*** Opening Extract provided ***

I have been directing actors for more than 40 years in theater, film and television. And now, ironically, I teach directors all over the world how to direct actors. I use the Travis Technique, a revolutionary technique that I developed over the past 40 years.
And even though I have dedicated a majority of my professional career to the art and craft of directing I have spent very little time actually teaching acting. In fact, I don’t really consider myself an acting coach or teacher — I’m a director. But recently it has become clear to me that I need to learn a lot more about how actors are trained if I am going to be more effective both as a teacher and as a director.
I’m on a quest. I’m searching for that acting teacher that feels compatible with my style of directing. At first I thought this would be easy — that all I would have to do is identify the masters of the craft, sit in on one of their classes and be prepared to be awed. And, of course, I can read their books.
Most of the acting gurus have written books. It seems to be a prerequisite. In fact, the other night we auditors were chastised for not having read this particular guru’s book! Hmmm.
Not unlike the hero on the Hero’s Journey I’ve discovered that I’ve entered a dark forest full of obstacles, pretenders, fantasies and delusions. Shape-shifters flit from tree to tree. It’s a maze that would challenge any self-respecting Minotaur.
Admittedly I am at the beginning of the journey (6 down, several to go) and I know I shouldn’t despair. But there are a few practices that I have run into, consistently, that have me concerned.
In the first few workshops I attended I was stuck by the various ways these teachers handled a certain key moment in the process. The question is: “What do you say to the actors right after they have finished presenting their scene?” Now, I didn’t actually ask these teachers this question, I just watched and took notes.
Here are some of the “first lines” that I heard from these teachers.
“What were you working on?”
“What do you want in this scene?”
“How do you think it went and what do you think is missing?”
“What worked? What didn’t? And why?”
For the most part these are good questions. Yet I think we need to step back for a moment and consider the impact and potential effectiveness of these questions.
“What were you working on?”

*** Closing Extract provided ***

→ Task set
(A) Answer these from the piece about searching for an acting teacher:
(i) For how many years has the writer been directing actors?
(ii) What is the name of the technique the writer developed?
(iii) What were the auditors chastised for one night?
(B) In the piece about searching for an acting teacher, why does the writer say it is necessary to learn more about how actors are trained?

*** Opening Listed records ***

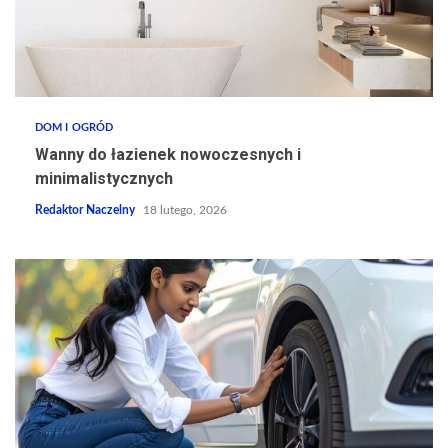
DOM I OGRÓD
Wanny do łazienek nowoczesnych i
minimalistycznych
Redaktor Naczelny
18 lutego, 2026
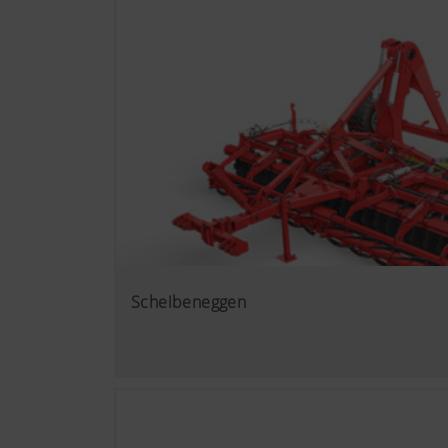
Wir möchten Ihnen relevante 
Technologien (auch Cookies) 
Nutzungsverhalten zugeschnit
Mehr Infos
Zweck des Cook
YouTube
Wir binden YouT
Datenschutzmod
Besucher auf di
Informationen f
https://www.goo
Scheibeneggen
Cookies, Sie kö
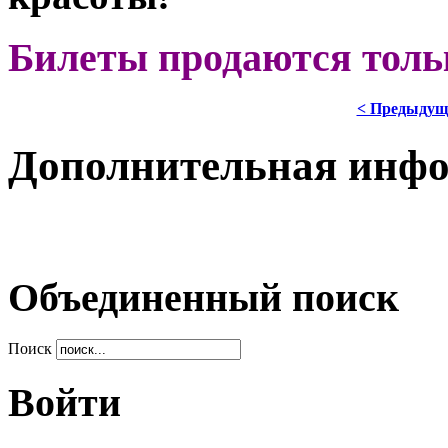
Билеты продаются толь
< Предыдущ
Дополнительная инф
Объединенный поиск
Поиск
Войти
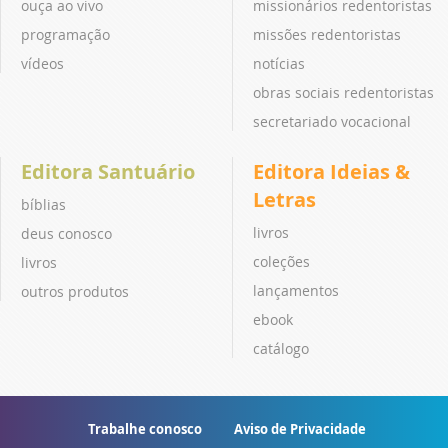
ouça ao vivo
missionários redentoristas
programação
missões redentoristas
vídeos
notícias
obras sociais redentoristas
secretariado vocacional
Editora Santuário
Editora Ideias &
Letras
bíblias
livros
deus conosco
coleções
livros
lançamentos
outros produtos
ebook
catálogo
Trabalhe conosco
Aviso de Privacidade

*** Closing Listed records ***

→ Solutions below
(A)
(i) More than 40 years.
(ii) The Travis Technique.
(iii) For not having read that particular guru's book.

(B) The writer wants to be more effective both as a teacher and as a director. Despite a long career directing, the writer has spent very little time actually teaching acting.